(photo credit: MARC ISRAEL SELLEM)
Culture Minister Miri Regev’s plan to cancel the Books and Authors Law came closer to fruition as the Ministerial Committee for Legislation approved a bill to that effect Sunday.
Regev backed legislation by MK Yoav Kisch (Likud) to revoke the measure regulating the sale of books, and authors’ royalties. That law, which went into effect in February 2014, was intended to lower book prices by breaking up the duopoly held by Steimatzky and Tzomet Sfarim, and to provide a higher income for writers.
Kisch and Regev determined the law achieved the opposite of its purpose. By increasing book prices, it reduced sales which in turn cut authors’ royalties. Though the law was supposed to be in force for three years before being reexamined by the Knesset, the two MKs moved to cancel it one year early.

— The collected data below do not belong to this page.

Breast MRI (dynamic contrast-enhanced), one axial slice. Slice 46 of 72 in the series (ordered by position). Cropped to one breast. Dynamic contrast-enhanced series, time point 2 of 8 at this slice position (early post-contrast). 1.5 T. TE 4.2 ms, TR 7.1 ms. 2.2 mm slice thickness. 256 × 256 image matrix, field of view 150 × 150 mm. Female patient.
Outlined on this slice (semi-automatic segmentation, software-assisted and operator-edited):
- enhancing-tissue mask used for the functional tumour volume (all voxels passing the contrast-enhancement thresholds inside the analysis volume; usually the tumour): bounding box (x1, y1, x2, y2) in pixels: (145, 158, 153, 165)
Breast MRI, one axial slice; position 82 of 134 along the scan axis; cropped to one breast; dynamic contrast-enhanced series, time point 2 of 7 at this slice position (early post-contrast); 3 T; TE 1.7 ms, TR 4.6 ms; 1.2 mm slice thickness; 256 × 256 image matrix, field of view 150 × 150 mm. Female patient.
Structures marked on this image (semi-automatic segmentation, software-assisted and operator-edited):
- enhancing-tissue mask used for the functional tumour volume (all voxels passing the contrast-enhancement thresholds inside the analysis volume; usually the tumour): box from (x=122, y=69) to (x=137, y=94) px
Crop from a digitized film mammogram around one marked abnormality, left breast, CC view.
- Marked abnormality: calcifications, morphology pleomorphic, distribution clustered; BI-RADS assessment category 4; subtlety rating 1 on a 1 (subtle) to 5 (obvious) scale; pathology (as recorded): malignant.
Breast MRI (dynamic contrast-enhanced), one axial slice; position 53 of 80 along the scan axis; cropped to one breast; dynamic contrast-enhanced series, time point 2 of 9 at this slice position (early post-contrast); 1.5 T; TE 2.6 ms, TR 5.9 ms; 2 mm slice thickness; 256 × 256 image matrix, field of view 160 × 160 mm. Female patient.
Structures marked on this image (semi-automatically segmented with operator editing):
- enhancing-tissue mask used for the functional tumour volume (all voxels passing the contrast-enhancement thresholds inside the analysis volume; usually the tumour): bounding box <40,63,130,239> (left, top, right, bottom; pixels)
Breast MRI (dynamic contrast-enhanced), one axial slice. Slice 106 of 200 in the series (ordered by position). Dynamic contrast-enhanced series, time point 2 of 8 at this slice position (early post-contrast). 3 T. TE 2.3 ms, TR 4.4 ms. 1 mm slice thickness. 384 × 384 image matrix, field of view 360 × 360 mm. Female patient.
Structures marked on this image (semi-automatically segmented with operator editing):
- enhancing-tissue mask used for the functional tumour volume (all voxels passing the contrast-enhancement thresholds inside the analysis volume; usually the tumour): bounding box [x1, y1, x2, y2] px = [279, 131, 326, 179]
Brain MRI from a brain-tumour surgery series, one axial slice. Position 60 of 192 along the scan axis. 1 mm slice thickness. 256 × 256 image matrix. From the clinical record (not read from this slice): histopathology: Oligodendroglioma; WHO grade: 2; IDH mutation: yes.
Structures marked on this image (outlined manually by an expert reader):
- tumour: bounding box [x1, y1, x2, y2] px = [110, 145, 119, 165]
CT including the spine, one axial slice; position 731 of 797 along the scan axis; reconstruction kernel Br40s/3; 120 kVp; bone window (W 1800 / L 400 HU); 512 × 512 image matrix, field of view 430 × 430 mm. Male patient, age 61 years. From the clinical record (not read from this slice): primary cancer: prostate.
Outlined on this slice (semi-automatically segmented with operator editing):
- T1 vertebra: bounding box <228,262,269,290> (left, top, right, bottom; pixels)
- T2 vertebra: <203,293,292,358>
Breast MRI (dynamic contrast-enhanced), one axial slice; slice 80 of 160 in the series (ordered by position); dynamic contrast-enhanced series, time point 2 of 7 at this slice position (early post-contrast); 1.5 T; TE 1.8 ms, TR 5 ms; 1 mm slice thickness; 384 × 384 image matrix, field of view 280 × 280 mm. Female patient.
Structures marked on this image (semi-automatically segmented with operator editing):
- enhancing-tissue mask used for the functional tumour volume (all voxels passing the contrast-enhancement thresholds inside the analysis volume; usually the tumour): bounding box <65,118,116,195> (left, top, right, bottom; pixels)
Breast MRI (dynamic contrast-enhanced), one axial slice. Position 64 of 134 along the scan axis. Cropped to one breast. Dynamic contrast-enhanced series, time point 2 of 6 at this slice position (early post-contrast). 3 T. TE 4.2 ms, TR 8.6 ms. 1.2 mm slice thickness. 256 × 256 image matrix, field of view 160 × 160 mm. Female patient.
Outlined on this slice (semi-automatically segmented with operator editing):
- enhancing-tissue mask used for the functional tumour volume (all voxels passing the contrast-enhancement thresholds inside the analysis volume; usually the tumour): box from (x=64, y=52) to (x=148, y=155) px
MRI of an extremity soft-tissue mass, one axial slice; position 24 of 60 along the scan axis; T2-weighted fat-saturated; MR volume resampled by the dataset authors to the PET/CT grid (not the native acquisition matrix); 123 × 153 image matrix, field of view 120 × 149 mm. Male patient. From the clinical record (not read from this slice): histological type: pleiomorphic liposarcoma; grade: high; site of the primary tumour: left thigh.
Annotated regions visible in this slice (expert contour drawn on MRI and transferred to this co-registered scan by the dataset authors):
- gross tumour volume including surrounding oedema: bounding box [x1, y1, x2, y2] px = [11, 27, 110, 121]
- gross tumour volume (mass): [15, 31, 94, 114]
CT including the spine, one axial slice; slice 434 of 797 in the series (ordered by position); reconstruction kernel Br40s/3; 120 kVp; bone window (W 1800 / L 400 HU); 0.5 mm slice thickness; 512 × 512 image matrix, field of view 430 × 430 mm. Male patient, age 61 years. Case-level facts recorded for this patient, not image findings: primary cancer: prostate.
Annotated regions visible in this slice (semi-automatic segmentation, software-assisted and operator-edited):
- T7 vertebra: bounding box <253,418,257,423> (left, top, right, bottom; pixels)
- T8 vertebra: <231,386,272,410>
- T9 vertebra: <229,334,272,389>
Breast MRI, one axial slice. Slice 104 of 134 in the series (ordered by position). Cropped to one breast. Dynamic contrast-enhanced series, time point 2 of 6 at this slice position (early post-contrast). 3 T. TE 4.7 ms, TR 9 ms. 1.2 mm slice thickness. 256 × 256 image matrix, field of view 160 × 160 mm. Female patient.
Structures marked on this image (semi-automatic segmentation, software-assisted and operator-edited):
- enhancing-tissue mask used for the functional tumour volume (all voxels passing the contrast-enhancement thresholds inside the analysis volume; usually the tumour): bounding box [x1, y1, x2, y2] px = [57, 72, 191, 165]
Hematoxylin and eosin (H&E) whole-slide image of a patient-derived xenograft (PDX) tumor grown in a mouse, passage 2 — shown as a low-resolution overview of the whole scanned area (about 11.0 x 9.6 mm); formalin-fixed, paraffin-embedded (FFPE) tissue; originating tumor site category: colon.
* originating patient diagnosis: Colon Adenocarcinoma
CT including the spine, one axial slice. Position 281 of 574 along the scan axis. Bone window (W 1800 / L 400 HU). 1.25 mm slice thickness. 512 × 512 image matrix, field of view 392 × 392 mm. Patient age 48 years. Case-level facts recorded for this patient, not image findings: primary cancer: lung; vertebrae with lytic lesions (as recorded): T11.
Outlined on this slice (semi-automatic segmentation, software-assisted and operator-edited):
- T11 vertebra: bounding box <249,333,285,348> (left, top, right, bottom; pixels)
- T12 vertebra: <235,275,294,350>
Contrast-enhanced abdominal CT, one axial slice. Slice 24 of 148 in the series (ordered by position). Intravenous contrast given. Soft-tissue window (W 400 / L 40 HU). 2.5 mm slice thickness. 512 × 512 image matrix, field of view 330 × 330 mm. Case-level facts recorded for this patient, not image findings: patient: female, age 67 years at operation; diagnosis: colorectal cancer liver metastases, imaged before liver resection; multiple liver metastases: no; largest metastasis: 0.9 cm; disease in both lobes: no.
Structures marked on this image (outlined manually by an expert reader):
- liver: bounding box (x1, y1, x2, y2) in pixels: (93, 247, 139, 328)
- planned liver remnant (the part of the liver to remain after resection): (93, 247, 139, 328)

“The law changed the balance in the book market and created a situation in which first-time authors now have to pay publishers to print their first book, as opposed to what was done before,” the bill’s explanatory portion reads.
“The law created an absurd situation in which the legislature’s intervention harmed the competitive market and increased prices for the citizen...
The legislature intervened too much in the free market economy, and the purpose of canceling the law is to bring back the former situation, and allow prices to drop and the spread of new books in the Israeli market to increase.”
Kisch said the government understood the law was a failure and decided to fix the mistake.
“I believe that most parties, in the coalition and opposition, will support canceling the law and making books [more] accessible to all who want them. Lowering the price of books for consumers and selling more copies for the authors – that is what is good for the citizens,” he said.
The Books and Authors Law does not allow a store or publisher to encourage salespeople to promote specific books, and requires stores to give equal prominence to books from different publishers.
The law also requires stores and publishers to reach agreements on discounting books.
Those discounts can be only on books that are more than 18 months old. That includes “buy one, get one free” and similar sales. An exception will be made for the annual Hebrew Book Week every summer.
During those initial 18 months, Israeli authors receive a minimum 8 percent of the price (minus VAT) of the first 6,000 books sold, and 10 percent royalty for all subsequent sales. The law also regulates royalties after 18 months.